We must also be wary of the deeper danger that many writers have identified: that in over-admiring the supposed divine efficiency of AI, we begin to imprison ourselves in the machine’s metaphor. This means that rather than speculating about how machines can be like us, we imagine and treat ourselves and each other, more and more like those machines.

We can hear this creeping reductionism in the increasing tendencies of our everyday language. Who is not familiar with scary metaphors like needing to recharge our batteries, feeling shut down or crashed from mental overload, or needing a reset? We talk of our bodies as hardware and our consciousness as software, and we describe forgetting things as deleting unnecessary files. Historically, people have used the dominant technology of their time; from clocks to telephone switchboards, as the primary metaphor for the brain.
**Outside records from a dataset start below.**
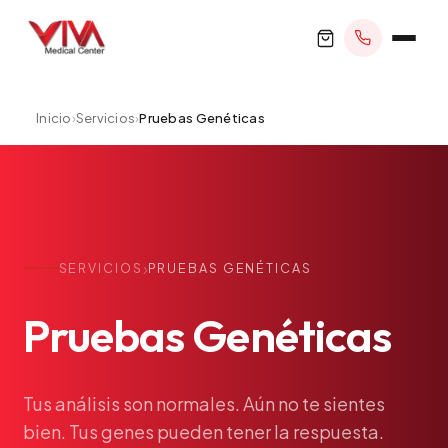
Inicio
›
Servicios
›
Pruebas Genéticas
RESERVAR CITA
+1 305 209 0001
›
SERVICIOS
PRUEBAS GENÉTICAS
office@vivamedicalcenter.com
Atención Primaria
Pruebas
Genéticas
Lun–Vie 8:30AM–4:30PM · Sáb con cita
Atención el Mismo Día
Medicina Interna
Psiquiatría
Tus
análisis
son
normales.
Aún
no
te
sientes
bien.
Tus
genes
pueden
tener
la
respuesta.
Telemedicina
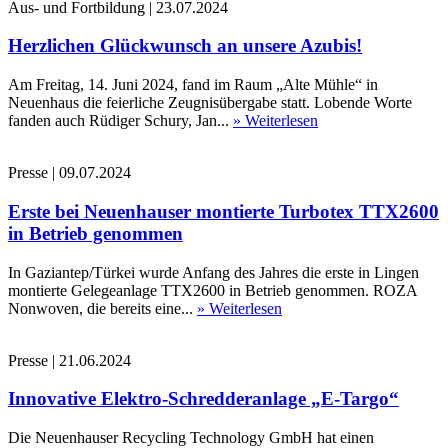
Aus- und Fortbildung
|
23.07.2024
Herzlichen Glückwunsch an unsere Azubis!
Am Freitag, 14. Juni 2024, fand im Raum „Alte Mühle“ in
Neuenhaus die feierliche Zeugnisübergabe statt. Lobende Worte
fanden auch Rüdiger Schury, Jan...
» Weiterlesen
Presse
|
09.07.2024
Erste bei Neuenhauser montierte Turbotex TTX2600
in Betrieb genommen
In Gaziantep/Türkei wurde Anfang des Jahres die erste in Lingen
montierte Gelegeanlage TTX2600 in Betrieb genommen. ROZA
Nonwoven, die bereits eine...
» Weiterlesen
Presse
|
21.06.2024
Innovative Elektro-Schredderanlage „E-Targo“
Die Neuenhauser Recycling Technology GmbH hat einen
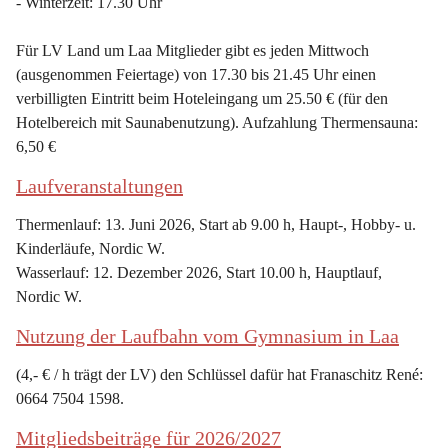
- Winterzeit: 17.30 Uhr
Für LV Land um Laa Mitglieder gibt es jeden Mittwoch 
(ausgenommen Feiertage) von 17.30 bis 21.45 Uhr einen 
verbilligten Eintritt beim Hoteleingang um 25.50 € (für den 
Hotelbereich mit Saunabenutzung). Aufzahlung Thermensauna: 
6,50 €
Laufveranstaltungen
Thermenlauf: 13. Juni 2026, Start ab 9.00 h, Haupt-, Hobby- u. 
Kinderläufe, Nordic W.
Wasserlauf: 12. Dezember 2026, Start 10.00 h, Hauptlauf, 
Nordic W.
Nutzung der Laufbahn vom Gymnasium in Laa
(4,- € / h trägt der LV) den Schlüssel dafür hat Franaschitz René: 
0664 7504 1598.
Mitgliedsbeiträge für 2026/2027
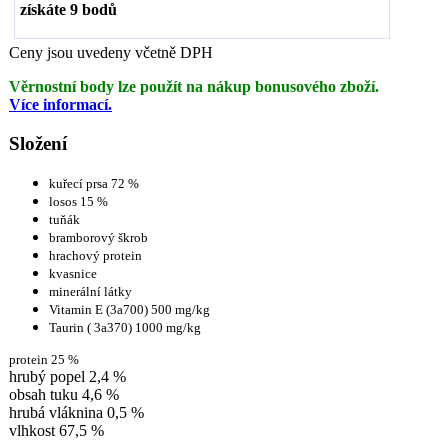
získáte
9
bodů
Ceny jsou uvedeny včetně DPH
Věrnostní body lze použít na nákup bonusového zboží.
Více informací.
Složení
kuřecí prsa 72 %
losos 15 %
tuňák
bramborový škrob
hrachový protein
kvasnice
minerální látky
Vitamin E (3a700) 500 mg/kg
Taurin ( 3a370) 1000 mg/kg
protein 25 %
hrubý popel 2,4 %
obsah tuku 4,6 %
hrubá vláknina 0,5 %
vlhkost 67,5 %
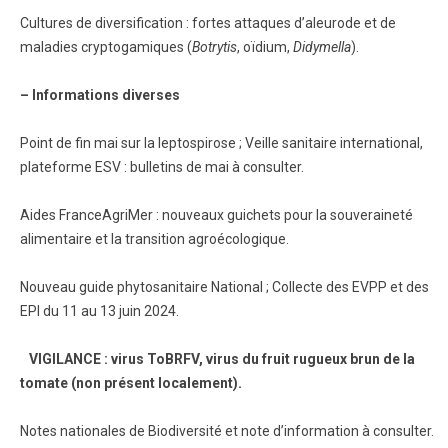
Cultures de diversification : fortes attaques d’aleurode et de
maladies cryptogamiques (
Botrytis
, oïdium,
Didymella
).
– Informations diverses
Point de fin mai sur la leptospirose ; Veille sanitaire international,
plateforme ESV : bulletins de mai à consulter.
Aides FranceAgriMer : nouveaux guichets pour la souveraineté
alimentaire et la transition agroécologique.
Nouveau guide phytosanitaire National ; Collecte des EVPP et des
EPI du 11 au 13 juin 2024.
VIGILANCE : virus ToBRFV, virus du fruit rugueux brun de la
tomate (non présent localement).
Notes nationales de Biodiversité et note d’information à consulter.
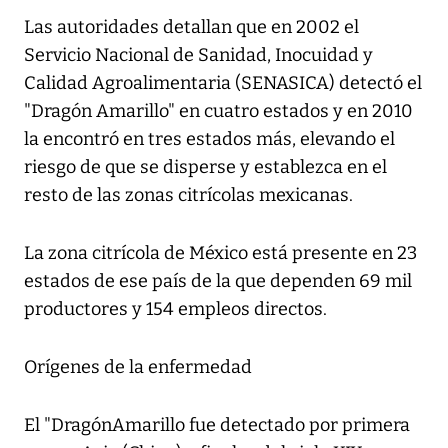
Las autoridades detallan que en 2002 el
Servicio Nacional de Sanidad, Inocuidad y
Calidad Agroalimentaria (SENASICA) detectó el
"Dragón Amarillo" en cuatro estados y en 2010
la encontró en tres estados más, elevando el
riesgo de que se disperse y establezca en el
resto de las zonas citrícolas mexicanas.
La zona citrícola de México está presente en 23
estados de ese país de la que dependen 69 mil
productores y 154 empleos directos.
Orígenes de la enfermedad
El "DragónAmarillo fue detectado por primera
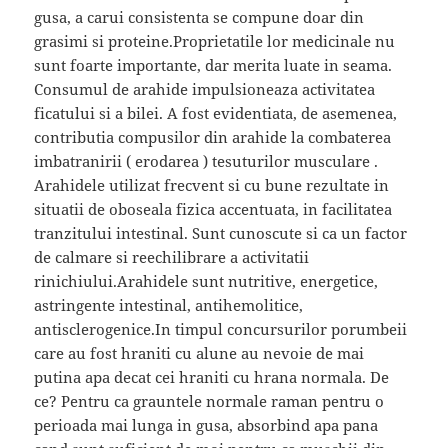
gusa, a carui consistenta se compune doar din
grasimi si proteine.Proprietatile lor medicinale nu
sunt foarte importante, dar merita luate in seama.
Consumul de arahide impulsioneaza activitatea
ficatului si a bilei. A fost evidentiata, de asemenea,
contributia compusilor din arahide la combaterea
imbatranirii ( erodarea ) tesuturilor musculare .
Arahidele utilizat frecvent si cu bune rezultate in
situatii de oboseala fizica accentuata, in facilitatea
tranzitului intestinal. Sunt cunoscute si ca un factor
de calmare si reechilibrare a activitatii
rinichiului.Arahidele sunt nutritive, energetice,
astringente intestinal, antihemolitice,
antisclerogenice.In timpul concursurilor porumbeii
care au fost hraniti cu alune au nevoie de mai
putina apa decat cei hraniti cu hrana normala. De
ce? Pentru ca grauntele normale raman pentru o
perioada mai lunga in gusa, absorbind apa pana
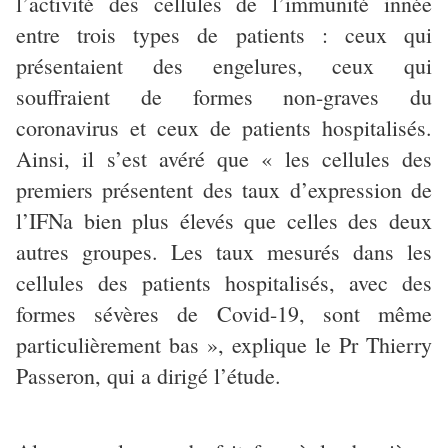
l’activité des cellules de l’immunité innée
entre trois types de patients : ceux qui
présentaient des engelures, ceux qui
souffraient de formes non-graves du
coronavirus et ceux de patients hospitalisés.
Ainsi, il s’est avéré que « les cellules des
premiers présentent des taux d’expression de
l’IFNa bien plus élevés que celles des deux
autres groupes. Les taux mesurés dans les
cellules des patients hospitalisés, avec des
formes sévères de Covid-19, sont même
particulièrement bas », explique le Pr Thierry
Passeron, qui a dirigé l’étude.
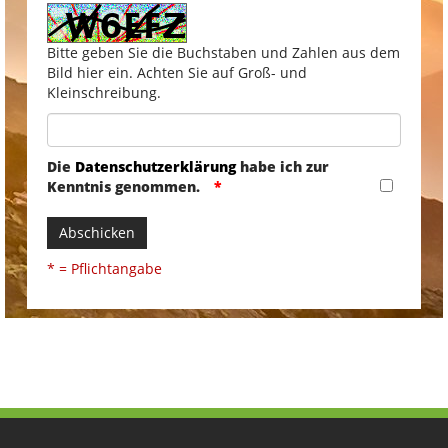
Bitte geben Sie die Buchstaben und Zahlen aus dem
Bild hier ein. Achten Sie auf Groß- und
Kleinschreibung.
Die
Datenschutzerklärung
habe ich zur
Kenntnis genommen.
Abschicken
* = Pflichtangabe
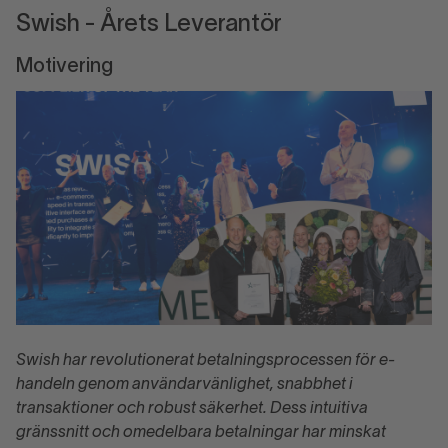
Swish - Årets Leverantör
Motivering
Swish har revolutionerat betalningsprocessen för e-
handeln genom användarvänlighet, snabbhet i
transaktioner och robust säkerhet. Dess intuitiva
gränssnitt och omedelbara betalningar har minskat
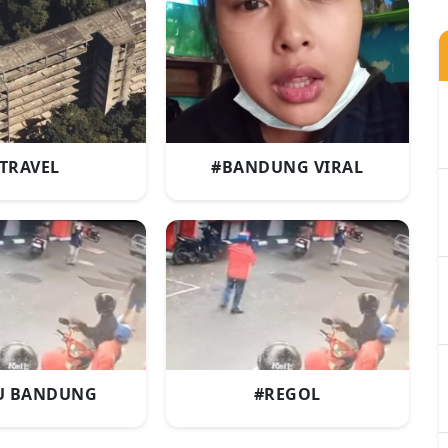
TRAVEL
#BANDUNG VIRAL
U BANDUNG
#REGOL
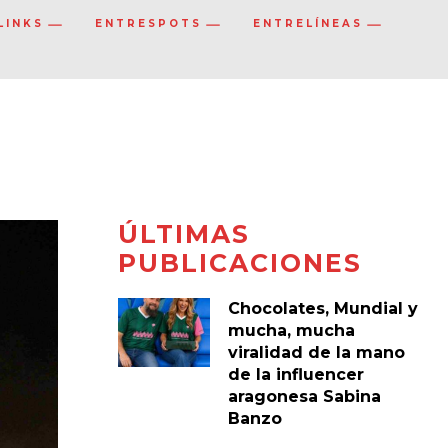
LINKS
ENTRESPOTS
ENTRELÍNEAS
ÚLTIMAS
PUBLICACIONES
Chocolates, Mundial y
mucha, mucha
viralidad de la mano
de la influencer
aragonesa Sabina
Banzo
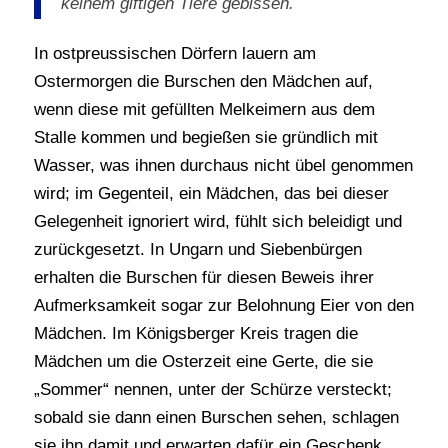
keinem giftigen Tiere gebissen.
In ostpreussischen Dörfern lauern am
Ostermorgen die Burschen den Mädchen auf,
wenn diese mit gefüllten Melkeimern aus dem
Stalle kommen und begießen sie gründlich mit
Wasser, was ihnen durchaus nicht übel genommen
wird; im Gegenteil, ein Mädchen, das bei dieser
Gelegenheit ignoriert wird, fühlt sich beleidigt und
zurückgesetzt. In Ungarn und Siebenbürgen
erhalten die Burschen für diesen Beweis ihrer
Aufmerksamkeit sogar zur Belohnung Eier von den
Mädchen. Im Königsberger Kreis tragen die
Mädchen um die Osterzeit eine Gerte, die sie
„Sommer“ nennen, unter der Schürze versteckt;
sobald sie dann einen Burschen sehen, schlagen
sie ihn damit und erwarten dafür ein Geschenk.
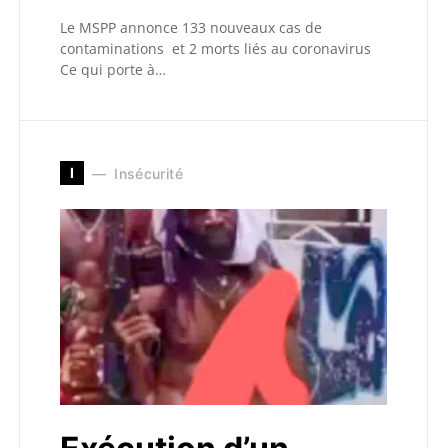
Le MSPP annonce 133 nouveaux cas de
contaminations et 2 morts liés au coronavirus
Ce qui porte à…
I
Insécurité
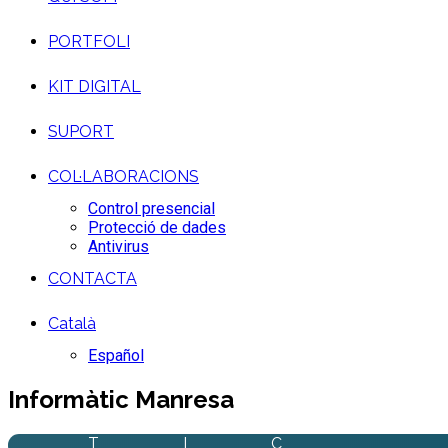
PORTFOLI
KIT DIGITAL
SUPORT
COL·LABORACIONS
Control presencial
Protecció de dades
Antivirus
CONTACTA
Català
Español
Informàtic Manresa
T
I
C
Today, that metaphor is the computer.

This is where the danger lies: not that machines become more like us, but that we begin to imagine ourselves more like them.  By continually speaking of our minds in terms of databases and RAM, we risk becoming blinded to the messy, embodied, and emotional context that truly defines our humanity. We forget that we are not mechanisms to be optimised; we are beings meant to suffer, feel, and understand.

Of course, the machines will inevitably become smarter. They may even become better at diagnosing illnesses or predicting which member of staff will next forget why they went upstairs.

But human consciousness remains a lovely muddle: fragmented, looping, nonlinear, and occasionally found standing in a classroom doorway with no idea why. Yet it is also the source of imagination, humour, reflection, and empathy; in other words, everything that makes our shared life more than a sequence of tasks. Artificial intelligence may one day simulate that texture, but simulation is not the felt experience of being alive.

And so, if you find yourself this week emerging from a busy corridor unsure of what you had meant to do, take heart: you are participating fully in the human condition. Consciousness may be inconvenient, unpredictable, and occasionally unreliable, but without this strange and shimmering phenomenon, nothing in our shared world would matter at all.

Until next time, Happy Reading/Being conscious!

 

This week’s fun answer to last week’s fun question:

Is ‘No’ the answer to this question?

I could answer this question for us but I would be in danger of opening an infinite paradox loop.

This week’s fun question to answer:

Which common English noun consists of only two letters?